> INSTRUCTIONS TO FOLLOW
Arrange every line of the material below as a JSON list of strings, one string per line, leaving out any blank lines.

......

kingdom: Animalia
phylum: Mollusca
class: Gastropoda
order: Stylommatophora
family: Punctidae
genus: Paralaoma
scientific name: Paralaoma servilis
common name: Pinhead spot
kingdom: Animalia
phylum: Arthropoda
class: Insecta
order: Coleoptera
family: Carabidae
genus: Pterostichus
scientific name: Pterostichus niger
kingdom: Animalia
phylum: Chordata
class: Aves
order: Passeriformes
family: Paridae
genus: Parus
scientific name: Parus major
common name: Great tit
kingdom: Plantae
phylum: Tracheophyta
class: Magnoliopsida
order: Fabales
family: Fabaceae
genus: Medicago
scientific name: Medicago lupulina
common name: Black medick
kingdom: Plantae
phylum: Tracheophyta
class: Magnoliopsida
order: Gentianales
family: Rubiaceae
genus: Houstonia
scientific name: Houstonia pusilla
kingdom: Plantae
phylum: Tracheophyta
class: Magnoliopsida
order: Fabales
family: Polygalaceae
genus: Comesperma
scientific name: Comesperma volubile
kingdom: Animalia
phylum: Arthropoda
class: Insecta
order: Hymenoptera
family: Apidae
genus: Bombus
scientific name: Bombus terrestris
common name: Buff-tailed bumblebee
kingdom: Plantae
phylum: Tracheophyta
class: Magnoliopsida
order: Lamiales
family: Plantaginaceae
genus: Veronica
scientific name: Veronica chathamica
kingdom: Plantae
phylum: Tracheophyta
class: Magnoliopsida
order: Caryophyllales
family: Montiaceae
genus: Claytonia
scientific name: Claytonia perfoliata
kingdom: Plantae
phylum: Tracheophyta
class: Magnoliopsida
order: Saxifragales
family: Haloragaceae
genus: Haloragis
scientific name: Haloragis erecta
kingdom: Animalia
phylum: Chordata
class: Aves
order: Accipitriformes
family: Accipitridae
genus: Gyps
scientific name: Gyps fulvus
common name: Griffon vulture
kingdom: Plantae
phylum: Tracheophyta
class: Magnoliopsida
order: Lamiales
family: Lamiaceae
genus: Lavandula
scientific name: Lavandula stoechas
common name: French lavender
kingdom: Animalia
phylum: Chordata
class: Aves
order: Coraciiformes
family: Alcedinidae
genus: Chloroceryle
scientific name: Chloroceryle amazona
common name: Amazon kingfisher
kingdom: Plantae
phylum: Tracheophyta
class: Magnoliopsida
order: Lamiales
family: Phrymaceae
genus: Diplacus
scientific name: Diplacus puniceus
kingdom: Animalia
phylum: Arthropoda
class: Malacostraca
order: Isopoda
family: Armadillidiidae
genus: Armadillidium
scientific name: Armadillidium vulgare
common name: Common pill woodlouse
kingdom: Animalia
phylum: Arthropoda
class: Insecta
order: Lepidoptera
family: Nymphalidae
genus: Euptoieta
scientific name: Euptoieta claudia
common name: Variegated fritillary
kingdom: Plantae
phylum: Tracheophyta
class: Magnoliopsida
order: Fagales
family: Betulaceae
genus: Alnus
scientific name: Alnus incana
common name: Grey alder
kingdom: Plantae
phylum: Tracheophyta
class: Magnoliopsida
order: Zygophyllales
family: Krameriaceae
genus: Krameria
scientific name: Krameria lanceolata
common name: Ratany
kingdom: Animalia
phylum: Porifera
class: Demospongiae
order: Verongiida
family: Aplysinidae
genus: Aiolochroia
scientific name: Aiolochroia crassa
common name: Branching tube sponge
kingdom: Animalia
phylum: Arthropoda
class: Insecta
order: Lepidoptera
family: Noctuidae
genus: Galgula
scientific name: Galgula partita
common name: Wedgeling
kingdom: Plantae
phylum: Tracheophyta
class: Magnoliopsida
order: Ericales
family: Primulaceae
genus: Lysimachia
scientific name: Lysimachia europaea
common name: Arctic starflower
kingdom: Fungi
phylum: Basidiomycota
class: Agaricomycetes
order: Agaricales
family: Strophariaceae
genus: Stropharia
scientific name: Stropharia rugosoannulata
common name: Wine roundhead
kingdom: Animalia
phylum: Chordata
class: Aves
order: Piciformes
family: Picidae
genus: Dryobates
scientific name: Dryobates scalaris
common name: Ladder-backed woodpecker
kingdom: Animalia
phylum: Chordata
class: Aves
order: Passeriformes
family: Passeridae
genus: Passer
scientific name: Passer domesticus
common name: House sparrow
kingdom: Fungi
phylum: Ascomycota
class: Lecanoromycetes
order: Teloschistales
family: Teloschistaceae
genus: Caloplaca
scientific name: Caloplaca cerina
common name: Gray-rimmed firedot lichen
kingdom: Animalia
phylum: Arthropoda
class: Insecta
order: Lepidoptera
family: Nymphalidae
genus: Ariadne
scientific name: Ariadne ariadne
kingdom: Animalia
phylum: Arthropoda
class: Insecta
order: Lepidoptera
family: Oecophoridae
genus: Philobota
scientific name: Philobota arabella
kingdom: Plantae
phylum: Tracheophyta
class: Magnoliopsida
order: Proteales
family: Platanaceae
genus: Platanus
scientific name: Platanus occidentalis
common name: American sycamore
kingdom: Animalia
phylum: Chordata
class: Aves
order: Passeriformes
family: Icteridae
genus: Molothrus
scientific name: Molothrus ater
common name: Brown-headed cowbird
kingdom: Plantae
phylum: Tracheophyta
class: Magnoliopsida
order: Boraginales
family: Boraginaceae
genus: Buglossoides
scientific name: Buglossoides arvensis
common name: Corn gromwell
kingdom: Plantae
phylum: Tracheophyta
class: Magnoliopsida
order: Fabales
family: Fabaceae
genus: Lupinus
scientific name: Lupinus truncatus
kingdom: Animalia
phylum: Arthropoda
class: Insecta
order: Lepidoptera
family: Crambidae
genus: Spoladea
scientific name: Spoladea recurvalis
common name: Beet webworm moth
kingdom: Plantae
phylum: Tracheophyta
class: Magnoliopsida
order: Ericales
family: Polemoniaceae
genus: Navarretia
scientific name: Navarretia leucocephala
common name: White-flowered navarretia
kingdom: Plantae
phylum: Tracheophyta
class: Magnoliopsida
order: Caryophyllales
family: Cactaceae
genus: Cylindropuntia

......

> TASK SOLUTION
[
  "kingdom: Animalia",
  "phylum: Mollusca",
  "class: Gastropoda",
  "order: Stylommatophora",
  "family: Punctidae",
  "genus: Paralaoma",
  "scientific name: Paralaoma servilis",
  "common name: Pinhead spot",
  "kingdom: Animalia",
  "phylum: Arthropoda",
  "class: Insecta",
  "order: Coleoptera",
  "family: Carabidae",
  "genus: Pterostichus",
  "scientific name: Pterostichus niger",
  "kingdom: Animalia",
  "phylum: Chordata",
  "class: Aves",
  "order: Passeriformes",
  "family: Paridae",
  "genus: Parus",
  "scientific name: Parus major",
  "common name: Great tit",
  "kingdom: Plantae",
  "phylum: Tracheophyta",
  "class: Magnoliopsida",
  "order: Fabales",
  "family: Fabaceae",
  "genus: Medicago",
  "scientific name: Medicago lupulina",
  "common name: Black medick",
  "kingdom: Plantae",
  "phylum: Tracheophyta",
  "class: Magnoliopsida",
  "order: Gentianales",
  "family: Rubiaceae",
  "genus: Houstonia",
  "scientific name: Houstonia pusilla",
  "kingdom: Plantae",
  "phylum: Tracheophyta",
  "class: Magnoliopsida",
  "order: Fabales",
  "family: Polygalaceae",
  "genus: Comesperma",
  "scientific name: Comesperma volubile",
  "kingdom: Animalia",
  "phylum: Arthropoda",
  "class: Insecta",
  "order: Hymenoptera",
  "family: Apidae",
  "genus: Bombus",
  "scientific name: Bombus terrestris",
  "common name: Buff-tailed bumblebee",
  "kingdom: Plantae",
  "phylum: Tracheophyta",
  "class: Magnoliopsida",
  "order: Lamiales",
  "family: Plantaginaceae",
  "genus: Veronica",
  "scientific name: Veronica chathamica",
  "kingdom: Plantae",
  "phylum: Tracheophyta",
  "class: Magnoliopsida",
  "order: Caryophyllales",
  "family: Montiaceae",
  "genus: Claytonia",
  "scientific name: Claytonia perfoliata",
  "kingdom: Plantae",
  "phylum: Tracheophyta",
  "class: Magnoliopsida",
  "order: Saxifragales",
  "family: Haloragaceae",
  "genus: Haloragis",
  "scientific name: Haloragis erecta",
  "kingdom: Animalia",
  "phylum: Chordata",
  "class: Aves",
  "order: Accipitriformes",
  "family: Accipitridae",
  "genus: Gyps",
  "scientific name: Gyps fulvus",
  "common name: Griffon vulture",
  "kingdom: Plantae",
  "phylum: Tracheophyta",
  "class: Magnoliopsida",
  "order: Lamiales",
  "family: Lamiaceae",
  "genus: Lavandula",
  "scientific name: Lavandula stoechas",
  "common name: French lavender",
  "kingdom: Animalia",
  "phylum: Chordata",
  "class: Aves",
  "order: Coraciiformes",
  "family: Alcedinidae",
  "genus: Chloroceryle",
  "scientific name: Chloroceryle amazona",
  "common name: Amazon kingfisher",
  "kingdom: Plantae",
  "phylum: Tracheophyta",
  "class: Magnoliopsida",
  "order: Lamiales",
  "family: Phrymaceae",
  "genus: Diplacus",
  "scientific name: Diplacus puniceus",
  "kingdom: Animalia",
  "phylum: Arthropoda",
  "class: Malacostraca",
  "order: Isopoda",
  "family: Armadillidiidae",
  "genus: Armadillidium",
  "scientific name: Armadillidium vulgare",
  "common name: Common pill woodlouse",
  "kingdom: Animalia",
  "phylum: Arthropoda",
  "class: Insecta",
  "order: Lepidoptera",
  "family: Nymphalidae",
  "genus: Euptoieta",
  "scientific name: Euptoieta claudia",
  "common name: Variegated fritillary",
  "kingdom: Plantae",
  "phylum: Tracheophyta",
  "class: Magnoliopsida",
  "order: Fagales",
  "family: Betulaceae",
  "genus: Alnus",
  "scientific name: Alnus incana",
  "common name: Grey alder",
  "kingdom: Plantae",
  "phylum: Tracheophyta",
  "class: Magnoliopsida",
  "order: Zygophyllales",
  "family: Krameriaceae",
  "genus: Krameria",
  "scientific name: Krameria lanceolata",
  "common name: Ratany",
  "kingdom: Animalia",
  "phylum: Porifera",
  "class: Demospongiae",
  "order: Verongiida",
  "family: Aplysinidae",
  "genus: Aiolochroia",
  "scientific name: Aiolochroia crassa",
  "common name: Branching tube sponge",
  "kingdom: Animalia",
  "phylum: Arthropoda",
  "class: Insecta",
  "order: Lepidoptera",
  "family: Noctuidae",
  "genus: Galgula",
  "scientific name: Galgula partita",
  "common name: Wedgeling",
  "kingdom: Plantae",
  "phylum: Tracheophyta",
  "class: Magnoliopsida",
  "order: Ericales",
  "family: Primulaceae",
  "genus: Lysimachia",
  "scientific name: Lysimachia europaea",
  "common name: Arctic starflower",
  "kingdom: Fungi",
  "phylum: Basidiomycota",
  "class: Agaricomycetes",
  "order: Agaricales",
  "family: Strophariaceae",
  "genus: Stropharia",
  "scientific name: Stropharia rugosoannulata",
  "common name: Wine roundhead",
  "kingdom: Animalia",
  "phylum: Chordata",
  "class: Aves",
  "order: Piciformes",
  "family: Picidae",
  "genus: Dryobates",
  "scientific name: Dryobates scalaris",
  "common name: Ladder-backed woodpecker",
  "kingdom: Animalia",
  "phylum: Chordata",
  "class: Aves",
  "order: Passeriformes",
  "family: Passeridae",
  "genus: Passer",
  "scientific name: Passer domesticus",
  "common name: House sparrow",
  "kingdom: Fungi",
  "phylum: Ascomycota",
  "class: Lecanoromycetes",
  "order: Teloschistales",
  "family: Teloschistaceae",
  "genus: Caloplaca",
  "scientific name: Caloplaca cerina",
  "common name: Gray-rimmed firedot lichen",
  "kingdom: Animalia",
  "phylum: Arthropoda",
  "class: Insecta",
  "order: Lepidoptera",
  "family: Nymphalidae",
  "genus: Ariadne",
  "scientific name: Ariadne ariadne",
  "kingdom: Animalia",
  "phylum: Arthropoda",
  "class: Insecta",
  "order: Lepidoptera",
  "family: Oecophoridae",
  "genus: Philobota",
  "scientific name: Philobota arabella",
  "kingdom: Plantae",
  "phylum: Tracheophyta",
  "class: Magnoliopsida",
  "order: Proteales",
  "family: Platanaceae",
  "genus: Platanus",
  "scientific name: Platanus occidentalis",
  "common name: American sycamore",
  "kingdom: Animalia",
  "phylum: Chordata",
  "class: Aves",
  "order: Passeriformes",
  "family: Icteridae",
  "genus: Molothrus",
  "scientific name: Molothrus ater",
  "common name: Brown-headed cowbird",
  "kingdom: Plantae",
  "phylum: Tracheophyta",
  "class: Magnoliopsida",
  "order: Boraginales",
  "family: Boraginaceae",
  "genus: Buglossoides",
  "scientific name: Buglossoides arvensis",
  "common name: Corn gromwell",
  "kingdom: Plantae",
  "phylum: Tracheophyta",
  "class: Magnoliopsida",
  "order: Fabales",
  "family: Fabaceae",
  "genus: Lupinus",
  "scientific name: Lupinus truncatus",
  "kingdom: Animalia",
  "phylum: Arthropoda",
  "class: Insecta",
  "order: Lepidoptera",
  "family: Crambidae",
  "genus: Spoladea",
  "scientific name: Spoladea recurvalis",
  "common name: Beet webworm moth",
  "kingdom: Plantae",
  "phylum: Tracheophyta",
  "class: Magnoliopsida",
  "order: Ericales",
  "family: Polemoniaceae",
  "genus: Navarretia",
  "scientific name: Navarretia leucocephala",
  "common name: White-flowered navarretia",
  "kingdom: Plantae",
  "phylum: Tracheophyta",
  "class: Magnoliopsida",
  "order: Caryophyllales",
  "family: Cactaceae",
  "genus: Cylindropuntia"
]